I have the following dataframe :
0 1 2 ... 630 631 632
0 index MATRICULE ID_UEV ...
1 9936-25-3989-4-000-0000 9936-25-3989-4-000-0000 01045406 ...
2 9739-83-9737-8-001-0302 9739-83-9737-8-001-0302 01038232 ...
3 9754-37-9664-9-000-0000 9754-37-9664-9-000-0000 02004842 ...
4 8134-96-8810-1-000-0000 8134-96-8810-1-000-0000 04007065 ...
How can I remove the first row/index so I can have index MATRICULE, ID_UEV as a header
0 index MATRICULE ID_UEV ...
1 9936-25-3989-4-000-0000 9936-25-3989-4-000-0000 01045406 ...
2 9739-83-9737-8-001-0302 9739-83-9737-8-001-0302 01038232 ...
3 9754-37-9664-9-000-0000 9754-37-9664-9-000-0000 02004842 ...
4 8134-96-8810-1-000-0000 8134-96-8810-1-000-0000 04007065 ...
CodePudding user response:
You can use
df.columns = df.loc[0]
df = df.drop(0)
This sets the columns to the items in the first row, then drops the first row.

■ **YOUR TASKS**:
- 1) Answer these questions about the dataframe header passage:
(a) Which three names does the asker want to have as the header?
(b) What two lines of code does the reply offer?
(c) In the row numbered 1, what value follows the two repeated MATRICULE strings?
- 2) Carry the dataframe header passage forward from its final sentence.

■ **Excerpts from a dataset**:
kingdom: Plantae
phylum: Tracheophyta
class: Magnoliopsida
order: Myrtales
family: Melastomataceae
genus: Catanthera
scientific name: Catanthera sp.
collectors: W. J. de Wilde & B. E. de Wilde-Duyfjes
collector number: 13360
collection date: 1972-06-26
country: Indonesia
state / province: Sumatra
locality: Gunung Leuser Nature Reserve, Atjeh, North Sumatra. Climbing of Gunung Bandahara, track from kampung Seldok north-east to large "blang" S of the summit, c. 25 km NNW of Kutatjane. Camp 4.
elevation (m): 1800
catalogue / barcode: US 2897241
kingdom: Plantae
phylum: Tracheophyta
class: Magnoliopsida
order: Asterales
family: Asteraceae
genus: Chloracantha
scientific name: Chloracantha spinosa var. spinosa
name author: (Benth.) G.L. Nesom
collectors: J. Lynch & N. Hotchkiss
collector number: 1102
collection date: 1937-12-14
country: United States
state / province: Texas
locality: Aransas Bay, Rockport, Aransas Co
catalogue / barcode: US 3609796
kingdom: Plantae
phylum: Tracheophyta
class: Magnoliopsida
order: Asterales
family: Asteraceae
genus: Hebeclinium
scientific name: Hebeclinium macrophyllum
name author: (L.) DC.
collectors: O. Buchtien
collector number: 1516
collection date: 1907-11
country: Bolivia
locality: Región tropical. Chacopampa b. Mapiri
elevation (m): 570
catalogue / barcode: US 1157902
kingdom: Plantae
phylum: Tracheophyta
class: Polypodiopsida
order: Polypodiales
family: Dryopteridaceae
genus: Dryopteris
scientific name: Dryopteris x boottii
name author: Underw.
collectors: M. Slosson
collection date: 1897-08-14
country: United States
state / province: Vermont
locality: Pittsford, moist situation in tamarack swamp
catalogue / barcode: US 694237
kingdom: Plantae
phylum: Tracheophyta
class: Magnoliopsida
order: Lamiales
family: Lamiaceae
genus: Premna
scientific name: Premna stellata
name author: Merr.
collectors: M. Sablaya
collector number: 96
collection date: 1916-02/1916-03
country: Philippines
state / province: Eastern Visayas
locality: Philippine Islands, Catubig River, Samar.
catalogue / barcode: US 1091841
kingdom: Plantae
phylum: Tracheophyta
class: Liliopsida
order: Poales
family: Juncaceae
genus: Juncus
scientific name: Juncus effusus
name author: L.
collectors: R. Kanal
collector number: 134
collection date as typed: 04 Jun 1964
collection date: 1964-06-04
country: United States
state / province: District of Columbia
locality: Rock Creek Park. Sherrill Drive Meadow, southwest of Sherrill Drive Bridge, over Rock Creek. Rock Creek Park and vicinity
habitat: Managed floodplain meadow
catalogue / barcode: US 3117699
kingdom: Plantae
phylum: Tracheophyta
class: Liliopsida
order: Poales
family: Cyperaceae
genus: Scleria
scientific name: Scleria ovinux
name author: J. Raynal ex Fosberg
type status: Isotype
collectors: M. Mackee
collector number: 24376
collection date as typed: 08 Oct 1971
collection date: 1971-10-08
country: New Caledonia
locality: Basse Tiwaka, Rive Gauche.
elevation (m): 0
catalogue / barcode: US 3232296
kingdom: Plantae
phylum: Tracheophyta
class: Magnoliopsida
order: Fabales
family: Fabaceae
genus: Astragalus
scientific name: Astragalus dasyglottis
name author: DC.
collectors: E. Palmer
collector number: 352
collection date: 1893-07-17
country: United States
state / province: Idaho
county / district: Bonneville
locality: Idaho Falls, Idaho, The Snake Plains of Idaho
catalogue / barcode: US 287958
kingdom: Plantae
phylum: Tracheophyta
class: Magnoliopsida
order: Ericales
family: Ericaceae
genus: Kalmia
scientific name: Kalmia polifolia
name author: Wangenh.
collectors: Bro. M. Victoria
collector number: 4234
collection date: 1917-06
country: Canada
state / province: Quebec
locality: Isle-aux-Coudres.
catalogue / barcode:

■ **ANSWER LIST**:
- 1)
(a) index, MATRICULE, and ID_UEV.
(b) df.columns = df.loc[0] and df = df.drop(0).
(c) 01045406.

- 2)
CodePudding user response:
If you are reading this data using pd.read_csv
or pd.read_excel
APIs, then it has a skiprows
argument which you can use to skip the line numbers.
import pandas as pd
df = pd.read_csv(
r"your_path",
skiprows=lambda x: x in [0], # Skip the first line
)
print(df)
CodePudding user response:
You can use it either way when reading the file:
Start header from the first index:
data = pd.read_csv("file.csv", header = 1)
Remove the first row
data = pd.read_csv("file.csv", skiprows=1)
CodePudding user response:
Alternative way is:
df.rename(columns=df.iloc[0]).drop(df.index[0])
or use this if don't want your index to be missing anything:
df.rename(columns=df.iloc[0]).drop(df.index[0]).reset_index(drop=True)